Die Anwendung auf umfangreiche Datensätze wie dem 1000-Genomes-Projekt und dem Human Genome Diversity Project ermöglicht eine präzise Einordnung zeitlicher Ereignisse in der menschlichen Abstammungslinie. Die Forschung verdeutlicht auch, dass traditionelle Modelle wie das PSMC, welche vollständige Panmixia annehmen, wichtige Aspekte wie eine frühe Populationsteilung und fluktuierende Populationsgrößen nicht oder nur unzureichend abbilden können. Die neuen Erkenntnisse über die tiefgreifende Struktur machen deutlich, dass wir die menschliche Evolution als ein viel komplexeres Geflecht verstehen müssen, in dem verschiedene Populationen über lange Zeit getrennt existierten und sich später wieder vermischten. Darüber hinaus liefert das Modell interessante Einsichten in die Evolution anderer Tierarten, wenn sein Einsatz beispielsweise auf Fledermäuse, Delfine oder Menschenaffen ausgeweitet wird. Dabei liefert es unterschiedlich stark ausgeprägte Hinweise auf vergangene Populationsteilungen und -vermischungen mit teils sehr jungen oder sehr alten Zeitpunkten, was den Charakter der jeweiligen Spezies reflektiert.
Die Auswirkungen dieser Ergebnisse sind weitreichend. Sie verändern unsere Perspektive auf die Ursprünge aller modernen Menschen grundlegend und liefern eine neue Erklärung für die genetische Diversität, die wir heute beobachten. Die Erkenntnisse legen nahe, dass die Evolution unserer Art von kontinuierlicher Trennung, Isolation und späterer erneuter Vermischung geprägt war. Dies spiegelt möglicherweise komplexe Wanderungen, Umweltveränderungen und soziale Dynamiken wider, die im Laufe von Hunderttausenden von Jahren das Bild der menschlichen Evolution formten. Ein weiterer spannender Aspekt ist, dass das Modell hilft, genetische Regionen zu identifizieren, welche bei der Anpassung an veränderte Umweltbedingungen oder zur Vermeidung schädlicher genetischer Kombinationen eine Rolle spielten.
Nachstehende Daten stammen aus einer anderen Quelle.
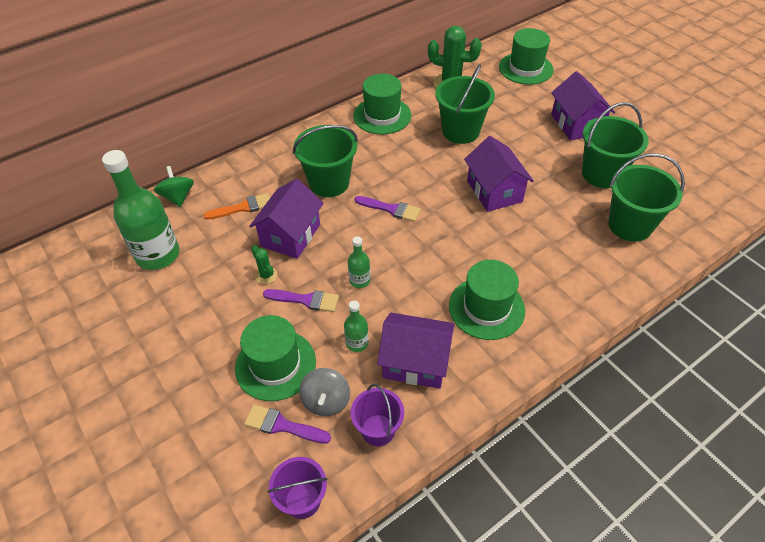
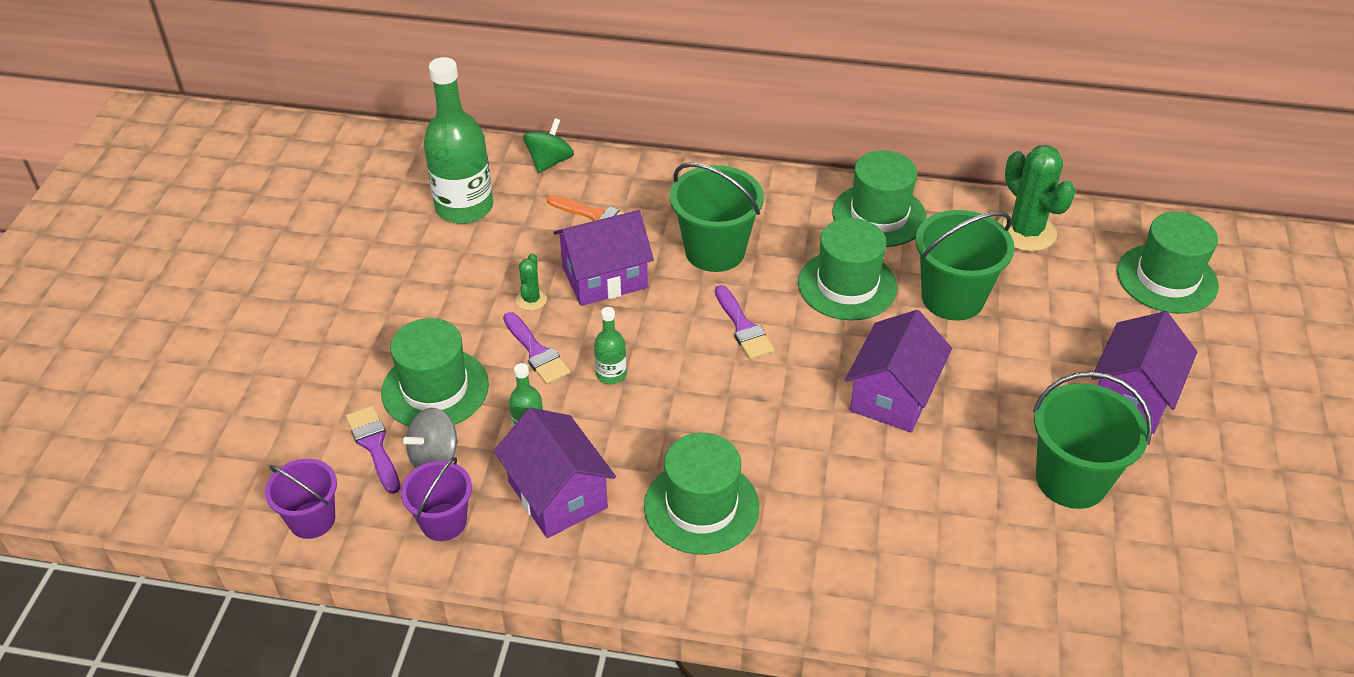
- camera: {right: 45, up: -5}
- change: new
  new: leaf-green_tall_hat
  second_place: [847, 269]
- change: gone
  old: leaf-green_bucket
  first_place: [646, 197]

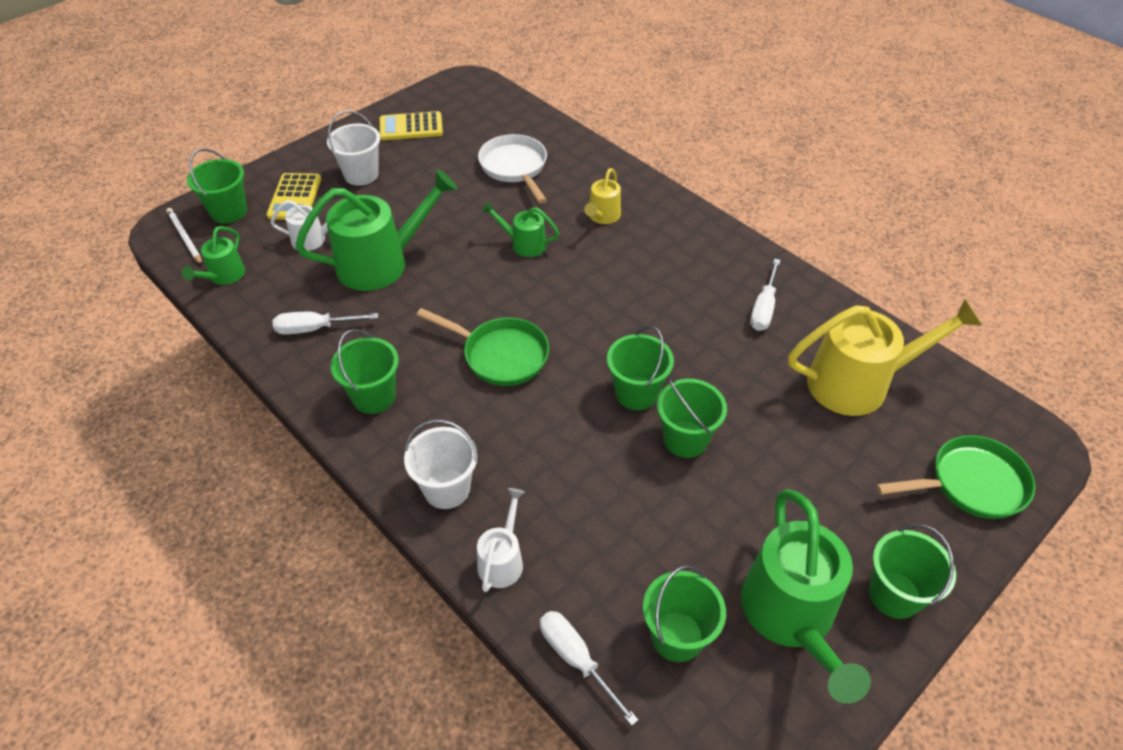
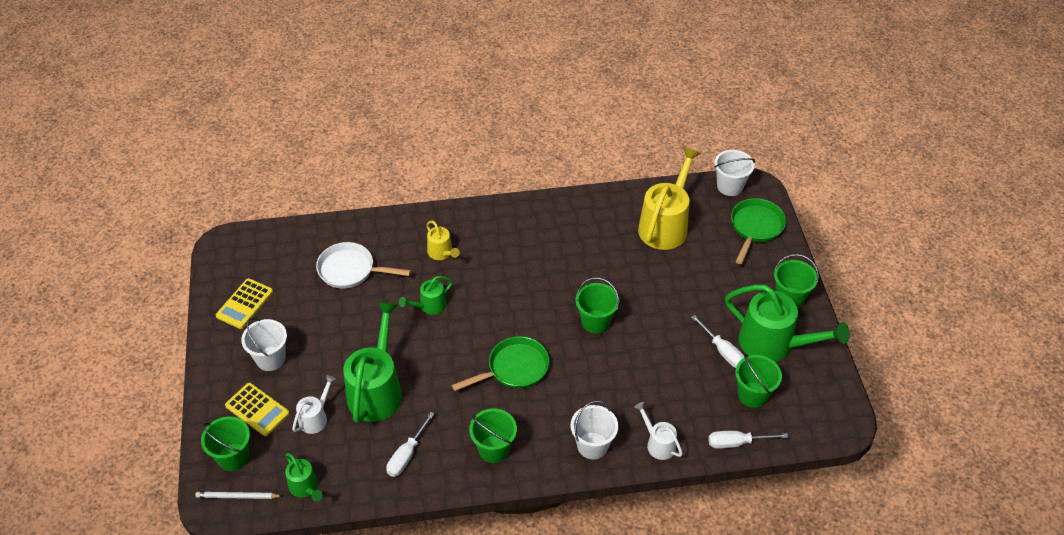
- camera: {right: -55, up: 0}
- change: shifted
  old: snow-white_flat_screwdriver
  first_place: [765, 295]
  second_place: [717, 341]
- change: new
  new: snow-white_bucket
  second_place: [734, 173]
- change: gone
  old: leaf-green_bucket
  first_place: [692, 417]

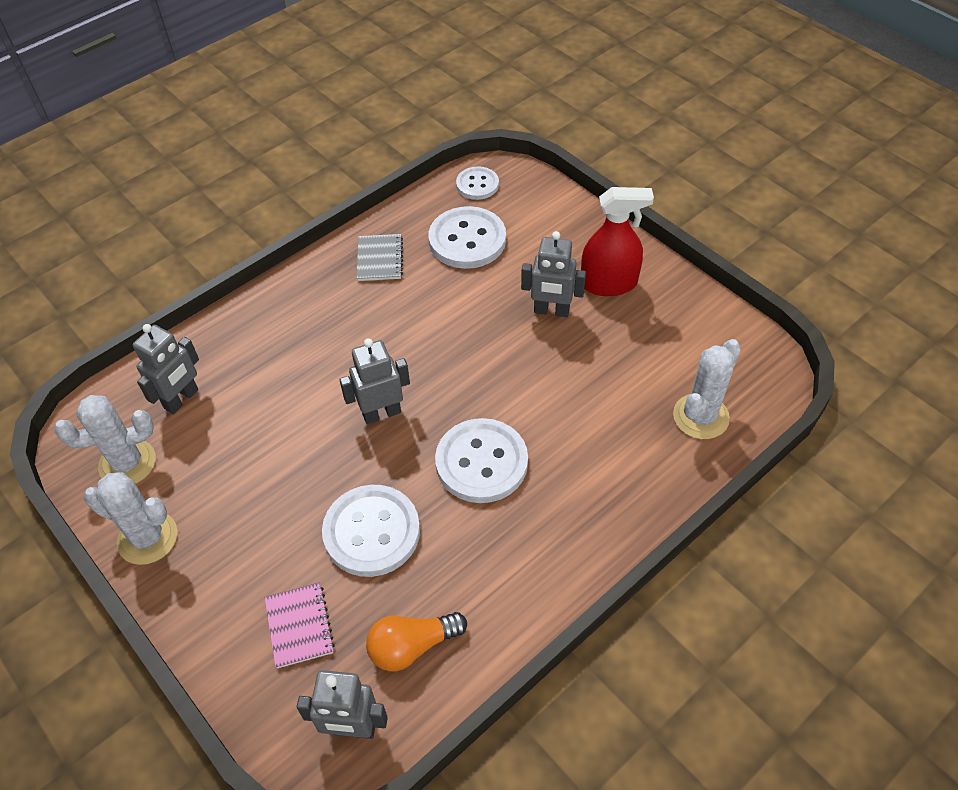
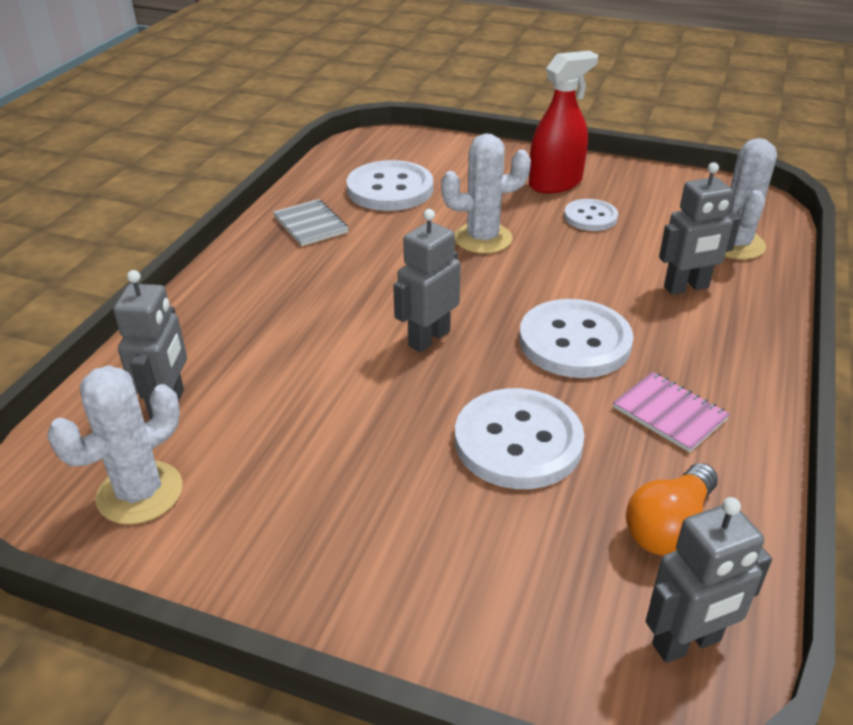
- camera: {right: -30, up: -15}
- change: shifted
  old: snow-white_prickly_plant
  first_place: [131, 518]
  second_place: [486, 194]
- change: shifted
  old: snow-white_shirt_button
  first_place: [477, 183]
  second_place: [591, 215]
- change: shifted
  old: rosy_notepad
  first_place: [299, 625]
  second_place: [671, 412]
- change: shifted
  old: gray_robot_figure
  first_place: [553, 274]
  second_place: [700, 228]

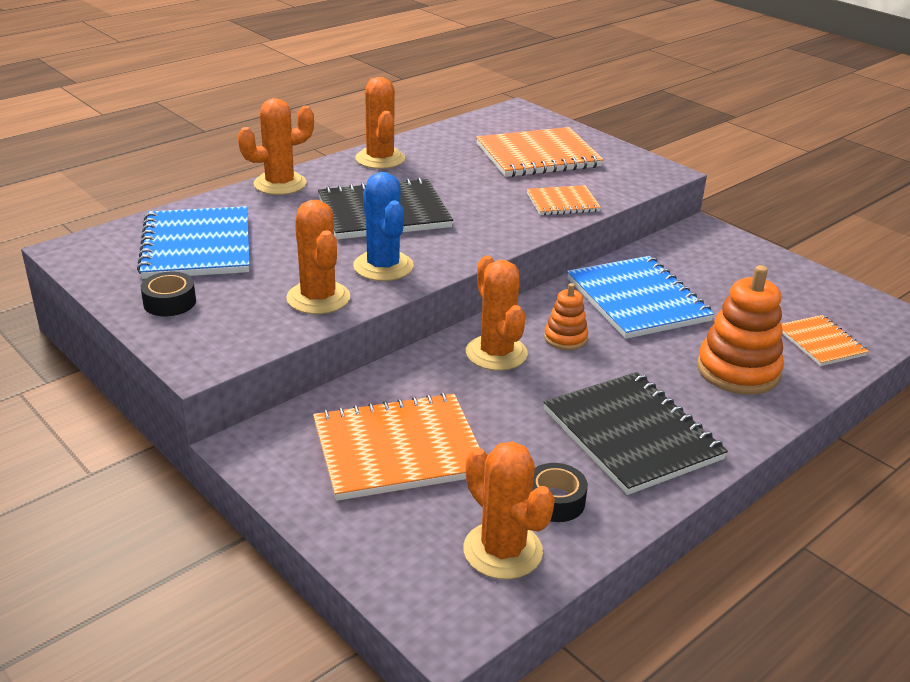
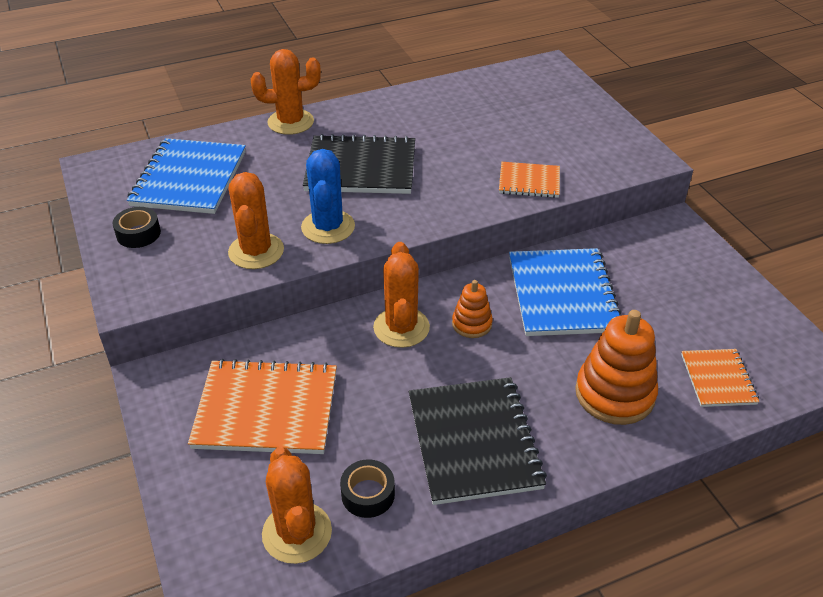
- camera: {right: 20, up: 10}
- change: gone
  old: orange_prickly_plant
  first_place: [380, 123]
- change: gone
  old: orange_notepad
  first_place: [539, 152]

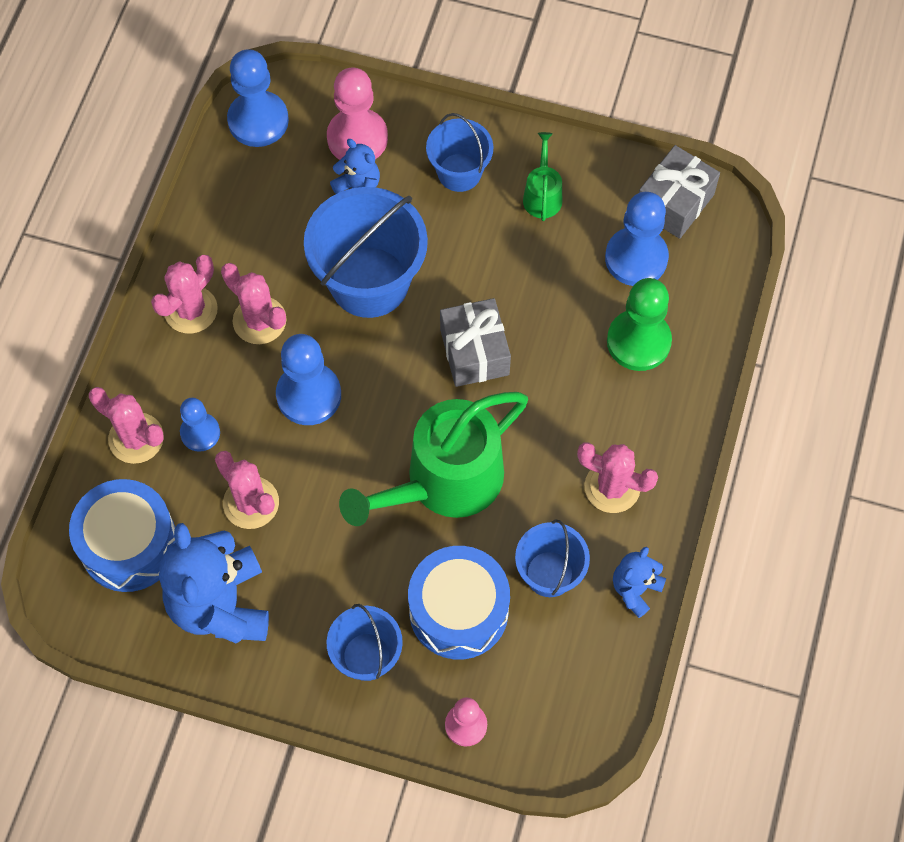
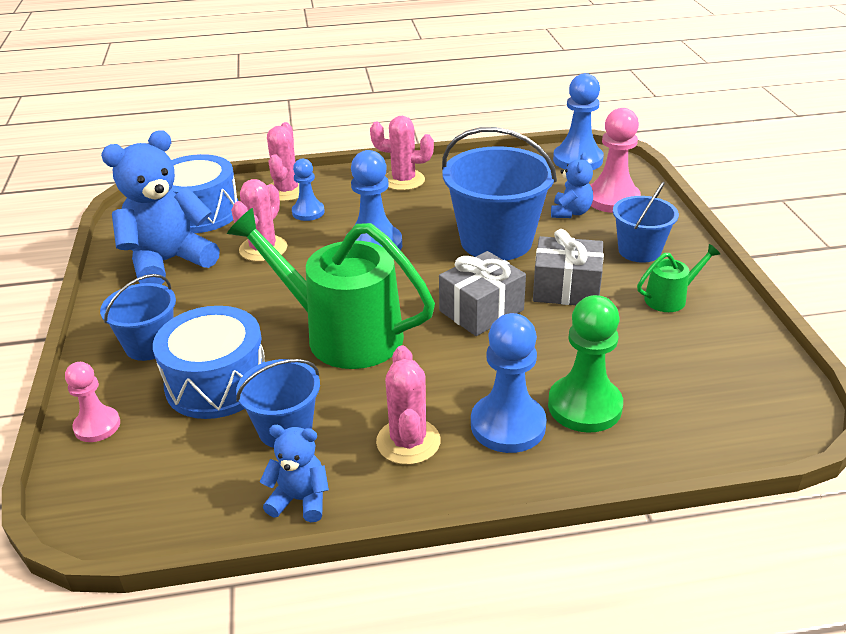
- camera: {right: 65, up: -30}
- change: shifted
  old: blue_pawn
  first_place: [637, 239]
  second_place: [509, 383]
- change: shifted
  old: gray_gift
  first_place: [679, 192]
  second_place: [568, 267]
- change: gone
  old: rosy_prickly_plant
  first_place: [254, 303]

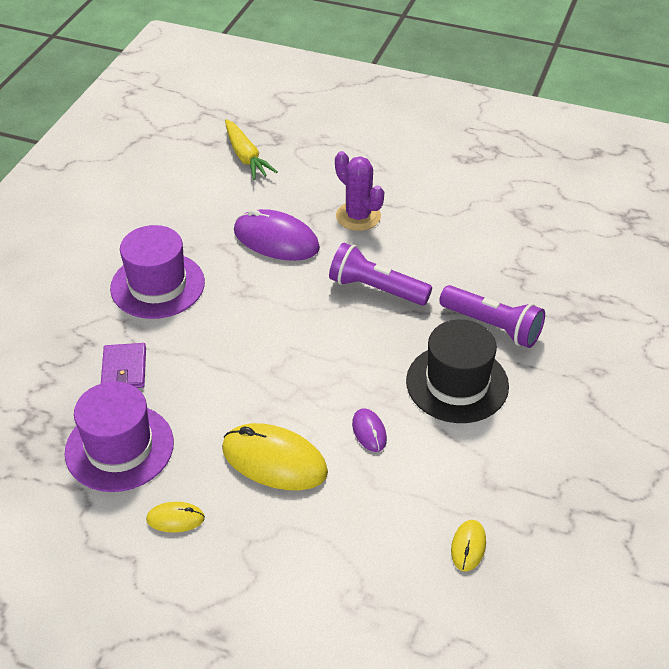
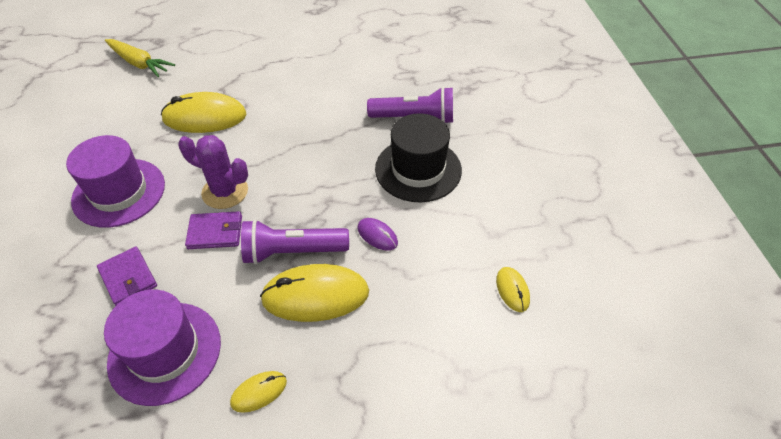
- camera: {right: -30, up: 5}
- change: repainted
  old: purple_computer_mouse
  new: bright_yellow_computer_mouse
  first_place: [277, 235]
  second_place: [203, 112]
- change: shifted
  old: purple_prickly_plant
  first_place: [359, 191]
  second_place: [213, 172]
- change: new
  new: purple_wallet
  second_place: [213, 230]
- change: shifted
  old: purple_pocket_torch
  first_place: [380, 274]
  second_place: [295, 241]

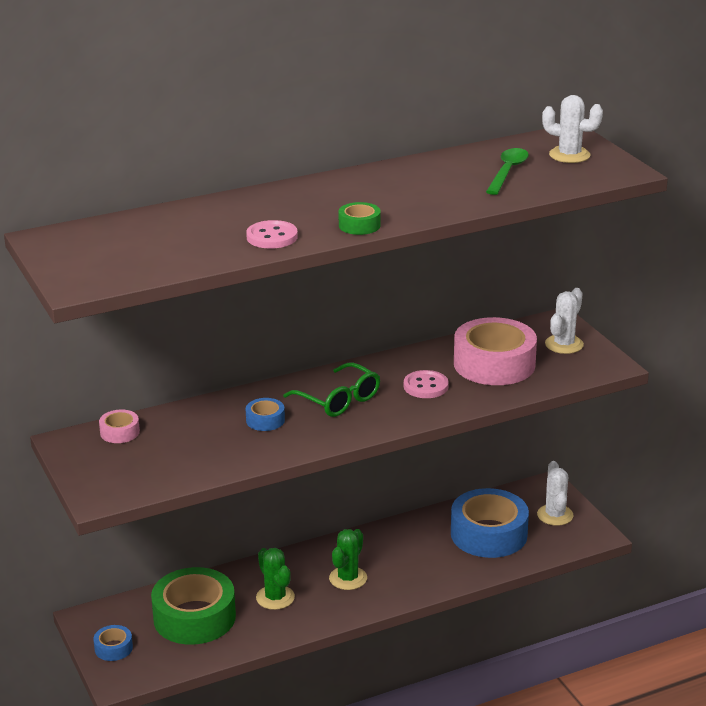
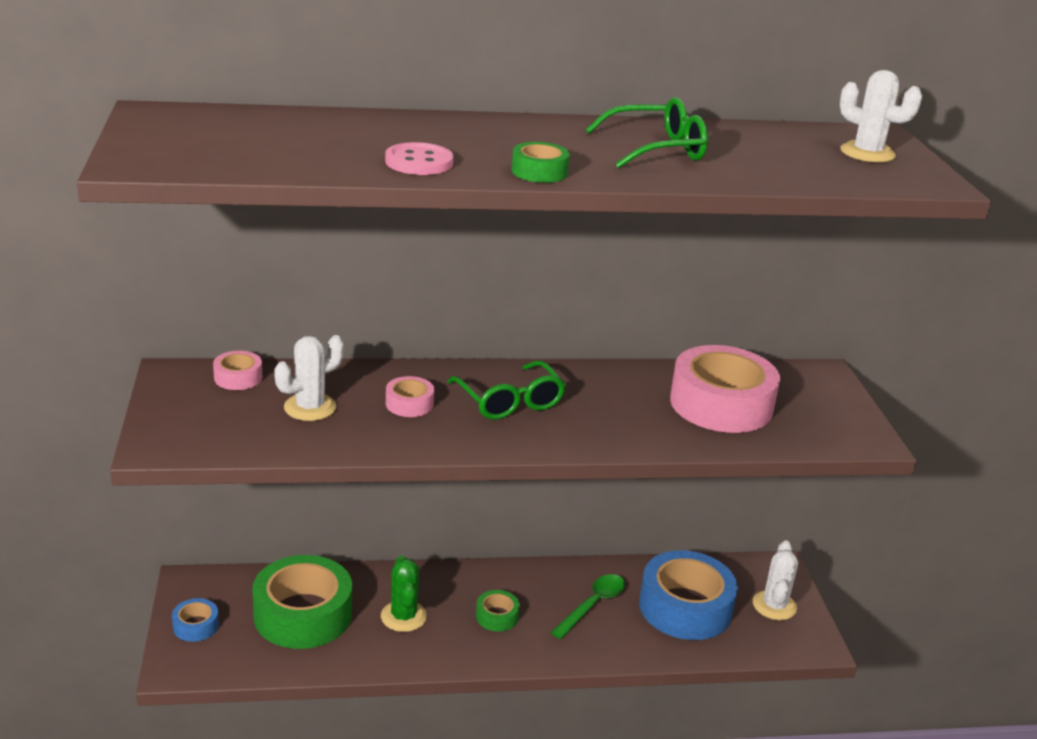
- camera: {right: 15, up: 0}
- change: shifted
  old: snow-white_prickly_plant
  first_place: [564, 321]
  second_place: [309, 378]
- change: repainted
  old: blue_tape
  new: rosy_tape
  first_place: [265, 414]
  second_place: [410, 396]
- change: swapped
  old: leaf-green_prickly_plant
  new: leaf-green_tape
  first_place: [348, 559]
  second_place: [498, 610]
- change: shifted
  old: leaf-green_tablespoon
  first_place: [507, 171]
  second_place: [588, 606]
- change: new
  new: leaf-green_spectacles
  second_place: [646, 132]
- change: gone
  old: rosy_shirt_button
  first_place: [426, 384]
Die signifikanten Korrelationen zwischen genomischen Regionen des Minoritätsanteils und funktionalen Aspekten wie der Nähe zu codierenden Sequenzen oder Bereichen starker Hintergrundselektion verweisen auf selektive Prozesse, die Einfluss auf die heutige genetische Landschaft haben. Zukunftsweisend könnte die Integration von strukturierten Koaleszenzmodellen mit anderen genetischen Analysemethoden, wie der Untersuchung des Allelfrequenzspektrums oder der Rekonstruktion von Stammbäumen anhand ganzer Genome, noch tiefere Einblicke in die Evolutionsgeschichte des Menschen ermöglichen. Erscheinen könnten so neue Erkenntnisse über bislang unbekannte archaische Populationen oder über komplexe Migrations- und Vernetzungsmuster. Weiterhin lohnt sich ein Vergleich der modellierten genetischen Ereignisse mit archäologischen Funden. Zum Beispiel stimmen die geschätzten Zeitpunkte der Populationsteilung und -vermischung bemerkenswert gut mit den frühesten bekannten Fossilien von anatomisch modernen Menschen überein, etwa den Funden aus Jebel Irhoud in Marokko.